Help needed with Proper usage of scroll api using python: Getting the same results


(Juggernaut Panda) #1

Hello all.

I have to parse a document which has more than 10000 hits. The natural choice was to opt for scroll api.

I have read the documentation from elastic and have done the following:

import requests

resp=requests.post('http://localhost:9200/netflow*/_search?pretty=true&size=100&scroll=5m')

This gave me a scroll id.

I have stored that scrollID in a variable and did the following:

SearchExp="http://localhost:9200/_search/scroll?pretty=true&scroll=5m&scroll_id="+ScrollID
response = requests.post(SearchExp)

However, everytime I run the program, I get the same 100 results [since size=100].

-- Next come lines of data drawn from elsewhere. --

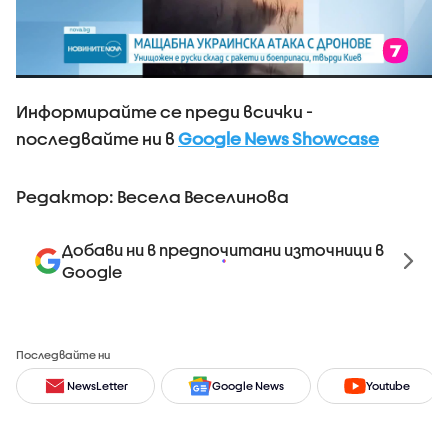
Информирайте се преди всички -
последвайте ни в
Google News Showcase
Редактор: Весела Веселинова
Добави ни в предпочитани източници в
Google
Последвайте ни
NewsLetter
Google News
Youtube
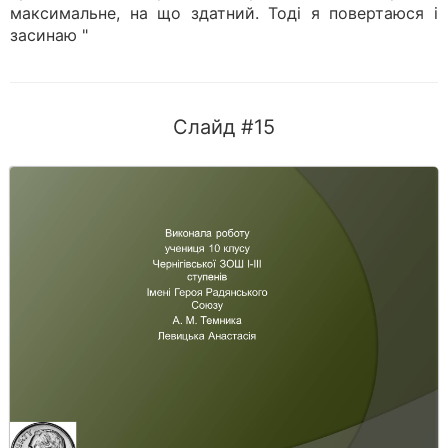
максимальне, на що здатний. Тоді я повертаюся і
засинаю "
Слайд #15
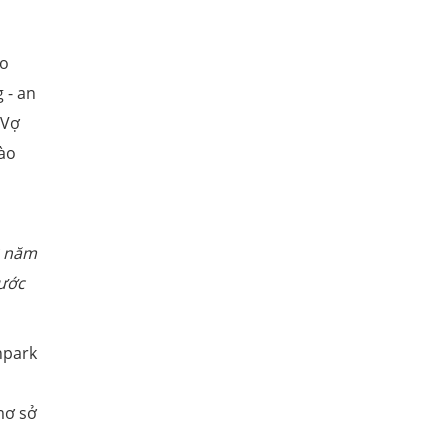
lo
 - an
 Vợ
vào
2 năm
 ước
npark
mơ sở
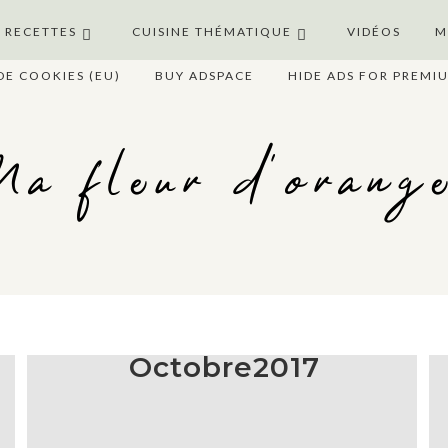
S RECETTES
CUISINE THÉMATIQUE
VIDÉOS
M
DE COOKIES (EU)
BUY ADSPACE
HIDE ADS FOR PREMI
a fleur d'orang
Octobre2017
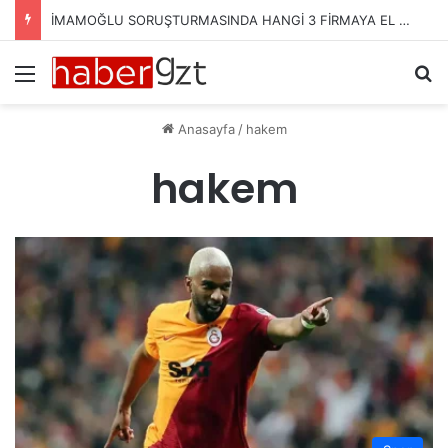
İMAMOĞLU SORUŞTURMASINDA HANGİ 3 FİRMAYA EL KONULDU?
Menü
Ar
Anasayfa
/
hakem
hakem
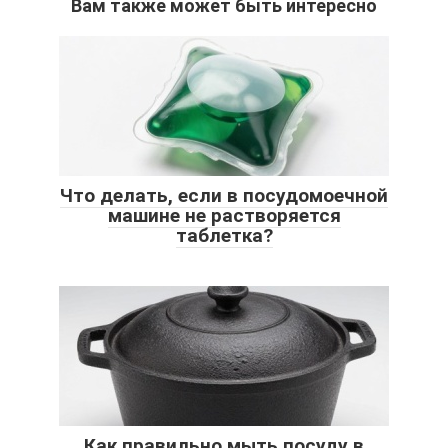
Вам также может быть интересно
Что делать, если в посудомоечной
машине не растворяется
таблетка?
Как правильно мыть посуду в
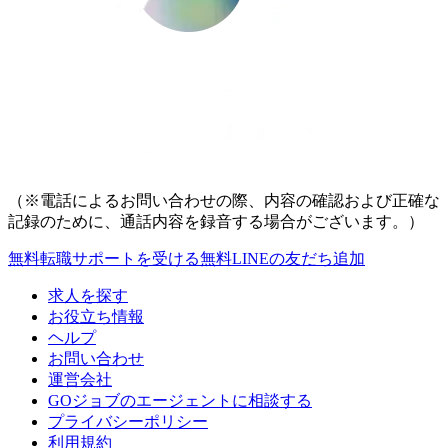
（※電話によるお問い合わせの際、内容の確認および正確な
記録のために、通話内容を録音する場合がございます。）
無料
転職サポートを受ける
無料
LINEの友だち追加
求人を探す
お役立ち情報
ヘルプ
お問い合わせ
運営会社
GOジョブのエージェントに相談する
プライバシーポリシー
利用規約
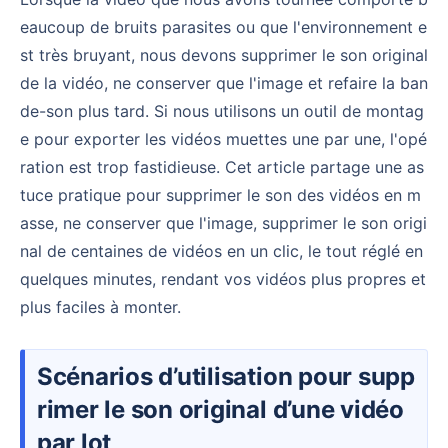
eaucoup de bruits parasites ou que l'environnement e
st très bruyant, nous devons supprimer le son original
de la vidéo, ne conserver que l'image et refaire la ban
de-son plus tard. Si nous utilisons un outil de montag
e pour exporter les vidéos muettes une par une, l'opé
ration est trop fastidieuse. Cet article partage une as
tuce pratique pour supprimer le son des vidéos en m
asse, ne conserver que l'image, supprimer le son origi
nal de centaines de vidéos en un clic, le tout réglé en
quelques minutes, rendant vos vidéos plus propres et
plus faciles à monter.
Scénarios d’utilisation pour supp
rimer le son original d’une vidéo
par lot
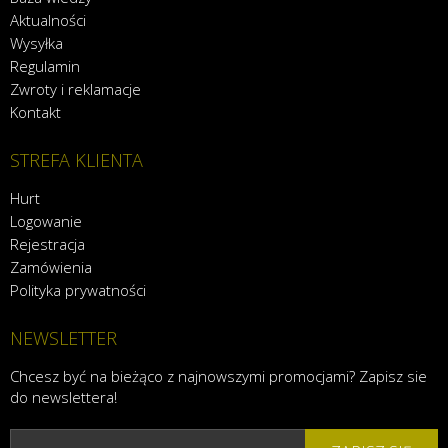
Aktualności
Wysyłka
Regulamin
Zwroty i reklamacje
Kontakt
STREFA KLIENTA
Hurt
Logowanie
Rejestracja
Zamówienia
Polityka prywatności
NEWSLETTER
Chcesz być na bieżąco z najnowszymi promocjami? Zapisz sie
do newslettera!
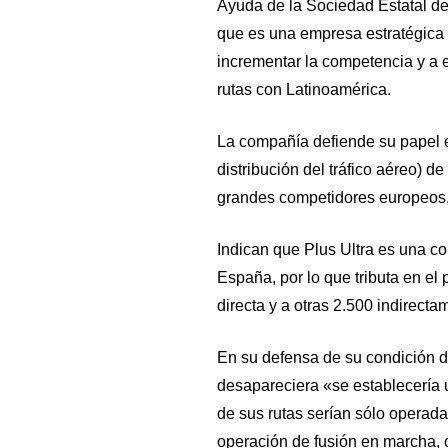
Ayuda de la Sociedad Estatal de 
que es una empresa estratégica 
incrementar la competencia y a 
rutas con Latinoamérica.
La compañía defiende su papel en
distribución del tráfico aéreo) de
grandes competidores europeos, 
Indican que Plus Ultra es una c
España, por lo que tributa en el
directa y a otras 2.500 indirecta
En su defensa de su condición de
desapareciera «se establecería
de sus rutas serían sólo operada
operación de fusión en marcha, 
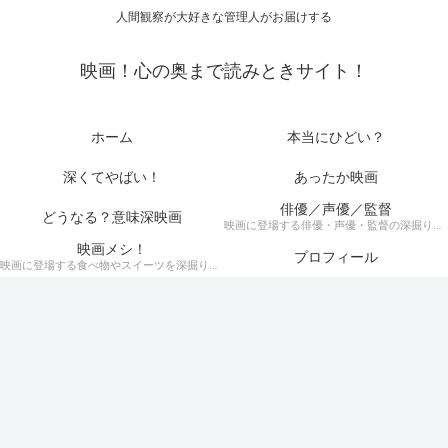
人間観察が大好きな管理人がお届けする
映画！心の奥まで読みときサイト！
ホーム
本当にひどい？
深くてやばい！
あったか映画
俳優／声優／監督
どうなる？意味深映画
映画に登場する俳優・声優・監督の深掘りまとめ記事！
映画メシ！
プロフィール
映画に登場する食べ物やスイーツを深掘り考察！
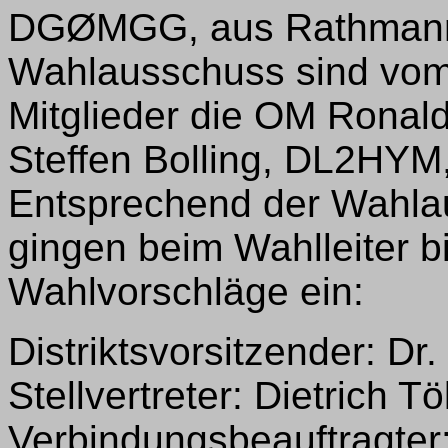
DGØMGG, aus Rathmanns
Wahlausschuss sind vom D
Mitglieder die OM Ronal
Steffen Bolling, DL2HYM
Entsprechend der Wahla
gingen beim Wahlleiter b
Wahlvorschläge ein:
Distriktsvorsitzender: D
Stellvertreter: Dietrich
Verbindungsbeauftragter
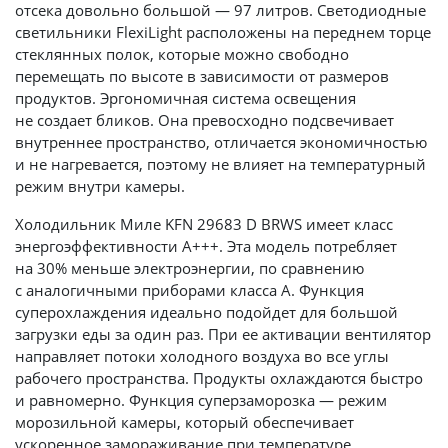
отсека довольно большой — 97 литров. Светодиодные
светильники FlexiLight расположены на переднем торце
стеклянных полок, которые можно свободно
перемещать по высоте в зависимости от размеров
продуктов. Эргономичная система освещения
не создает бликов. Она превосходно подсвечивает
внутреннее пространство, отличается экономичностью
и не нагревается, поэтому не влияет на температурный
режим внутри камеры.
Холодильник Миле KFN 29683 D BRWS имеет класс
энергоэффективности А+++. Эта модель потребляет
на 30% меньше электроэнергии, по сравнению
с аналогичными приборами класса А. Функция
суперохлаждения идеально подойдет для большой
загрузки еды за один раз. При ее активации вентилятор
направляет потоки холодного воздуха во все углы
рабочего пространства. Продукты охлаждаются быстро
и равномерно. Функция суперзаморозка — режим
морозильной камеры, который обеспечивает
ускоренное замораживание при температуре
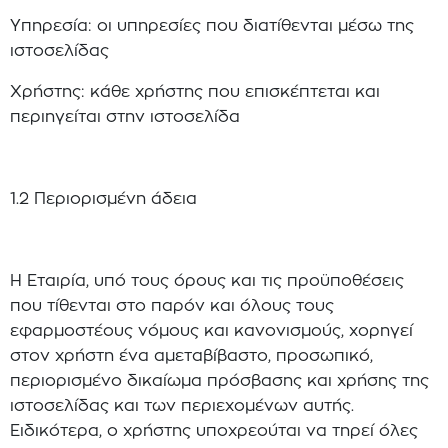
Υπηρεσία: οι υπηρεσίες που διατίθενται μέσω της
ιστοσελίδας
Χρήστης: κάθε χρήστης που επισκέπτεται και
περιηγείται στην ιστοσελίδα
1.2 Περιορισμένη άδεια
Η Εταιρία, υπό τους όρους και τις προϋποθέσεις
που τίθενται στο παρόν και όλους τους
εφαρμοστέους νόμους και κανονισμούς, χορηγεί
στον χρήστη ένα αμεταβίβαστο, προσωπικό,
περιορισμένο δικαίωμα πρόσβασης και χρήσης της
ιστοσελίδας και των περιεχομένων αυτής.
Ειδικότερα, ο χρήστης υποχρεούται να τηρεί όλες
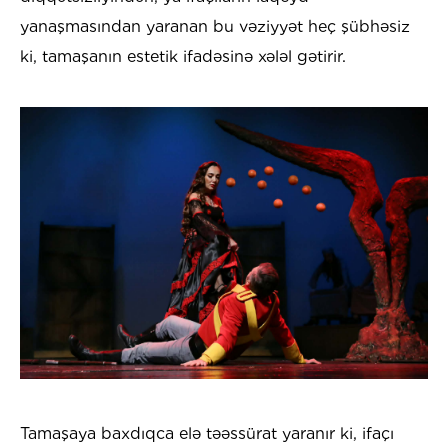
yanaşmasından yaranan bu vəziyyət heç şübhəsiz
ki, tamaşanın estetik ifadəsinə xələl gətirir.
Tamaşaya baxdıqca elə təəssürat yaranır ki, ifaçı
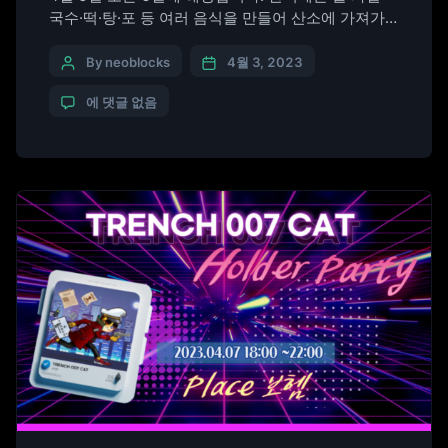
국수·떡·탕·포 등 여러 음식을 만들어 산소에 가져가
서 제사를 지내는데요. 또한 보자기에 싸간 낫으로 벌
초(伐草)를 하거나 무덤의 잔디를 새로 입히기도 합니
By neoblocks
4월 3, 2023
다. 불을 사용하지 않고, 찬 음식을 먹는 것이 특징이
에 댓글 없음
며 설날, 단오, 추석과 함께 4대 명절 중 하나입니다.
가족과 함께 모이는 명절에 함께 즐길 수 […]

What should I do to get the next set of results and read the full document above 10000 ??


(David Pilato) #2

I never tried to pass those parameters as query params. I'm unsure if it's supposed to work.

The documentation says:

POST  /_search/scroll 
{
    "scroll" : "1m", 
    "scroll_id" : "DXF1ZXJ5QW5kRmV0Y2gBAAAAAAAAAD4WYm9laVYtZndUQlNsdDcwakFMNjU1QQ==" 
}

Could you try it that way instead?

If it does not work please share all details (responses and requests included).


(Juggernaut Panda) #3

Hello. It does work this way but I have to use a request i.e. the url way.

The reason is the scroll_id generated is so long that it doesnt support to be fit inside HTTP post method


(David Pilato) #4

Great. So documentation says it all IMO.
I believe this has been removed or was not supported. I did not check the code.
May be the parameter name is a bit different? Like _scroll_id instead?

The reason is the scroll_id generated is so long that it doesnt support to be fit inside HTTP post method

I would expect the opposite as the length of a POST with body has no limit (or at least super high limit) but the URL length has a lower limit for sure.


(Juggernaut Panda) #5

Yes. I was confused.

However, I fixed my issue as follows:

import requests,re,string,json

def main(args):

resp=requests.post('http://localhost:9200/netflow-2018.02.20/_search? pretty=true&size=100&scroll=5m')

resp  =json.loads(resp.content)
#print (resp)
sid = resp['_scroll_id']
print (sid)
while(True): # continue this loop until hits become zero
	headers = {
	'Content-Type': 'application/json',
	}

	data = '\n{\n    "scroll" : "1m", \n    "scroll_id" : "'+sid+'" \n}'

	response = requests.post('http://localhost:9200/_search/scroll', headers=headers, data=data)
	response  =json.loads(response.content)
	if not (response['hits']['hits']):
		break;
return 0

if name == 'main':
import sys
sys.exit(main(sys.argv))


(system) #6

This topic was automatically closed 28 days after the last reply. New replies are no longer allowed.